Alzheimers and prion diseases: cellular and genetic mechanisms of neurodegeneration

Alzheimers disease is the commonest form of dementia that affects a large proportion of the elderly population of the UK. Many other people are affected through knowing a family member or friend who has this debilitating disease. Prion diseases, such as Creutzfeldt-Jakob disease (CJD), are much rarer but have received much attention in recent years because of the still unknown number of people in the UK infected following the epidemic of bovine spongiform encephalopathy (BSE) (mad cow disease). Both these brain diseases are fatal and, as yet, there are no cures for either disease. We have noticed similarities in the way that brain cells regulate the processing of key proteins that cause Alzheimers and prion diseases. The aim of this proposal is to investigate these processes in cells and animals, as well as in post-mortem brain tissue from Alzheimers patients. The results from our work will help us understand how these diseases develop and may aid in the identification of new treatments.

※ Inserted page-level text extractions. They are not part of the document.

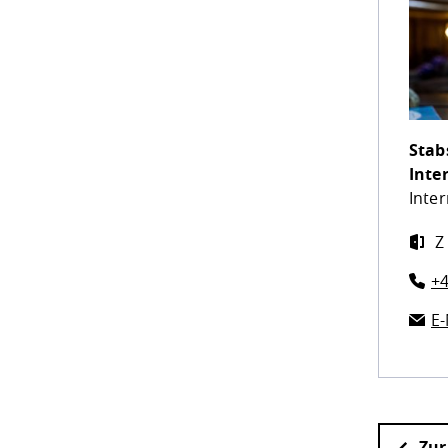
Stab
Inte
Inter
Z 
+4
E-
Zur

Alzheimers disease (AD) is the major neurodegenerative disease of the aging brain that is extremely complex and poorly understood but which poses an ever-expanding burden on the Health Service and society in an aging population. By contrast the prion diseases, such as Creutzfeldt-Jakob disease, are relatively rare but have received much attention in recent years because of the potential number of individuals in the UK affected following the epidemic of bovine spongiform encephalopathy. Our working hypothesis is that common molecular and cellular mechanistic features exist between AD and prion diseases. AD is characterised by the deposition in the brain of amyloid-beta peptides that are derived by proteolytic cleavage of the amyloid precursor protein (APP), while prion diseases are characterised by the conformational conversion of the cellular form of the prion protein (PrPC) to the pathogenic form, PrPSc. The overall aim of this proposal is to elucidate further and compare the cellular and genetic regulation of the proteolytic mechanisms and protein-protein interactions that are involved in the normal and pathogenic processing and functions of APP and PrPC. The specific objectives are:
(a) to determine the cellular mechanism by which PrPC inhibits the rate limiting cleavage of APP by the beta-secretase BACE1, and by what mechanism other interacting proteins (that we have identified from the BACE1 and APP interactomes) modulate the cleavage of APP. In addition, we will examine whether key BACE1 and APP interacting proteins are altered in AD and aging, establish if PrPC modulates the gamma-secretase cleavage of APP and determine the mechanism by which the modulation of neurotransmitter receptor signalling increases the alpha-secretase cleavage of APP;
(b) to determine the roles of PrPC endoproteolysis and interacting proteins (some of which are shared with APP) on PrPC function and conversion to PrPSc, and whether PrPC protects against cognitive dysfunction in a mouse model of AD. In addition, we will assess whether localisation of PrPC in different membrane domains modulates its protein interactome;
(c) to investigate the mechanism by which the intracellular domain of APP and histone deacetylase inhibitors may regulate expression of a subset of AD-related genes, especially neprilysin, and to examine if there are global changes in neuronal chromatin in AD and prion disease.
Appreciating the intricacy of the cellular systems will not only advance our understanding of these neurodegenerative disorders but will also help with designing therapeutic interventions as precisely as possible to avoid unintended consequences.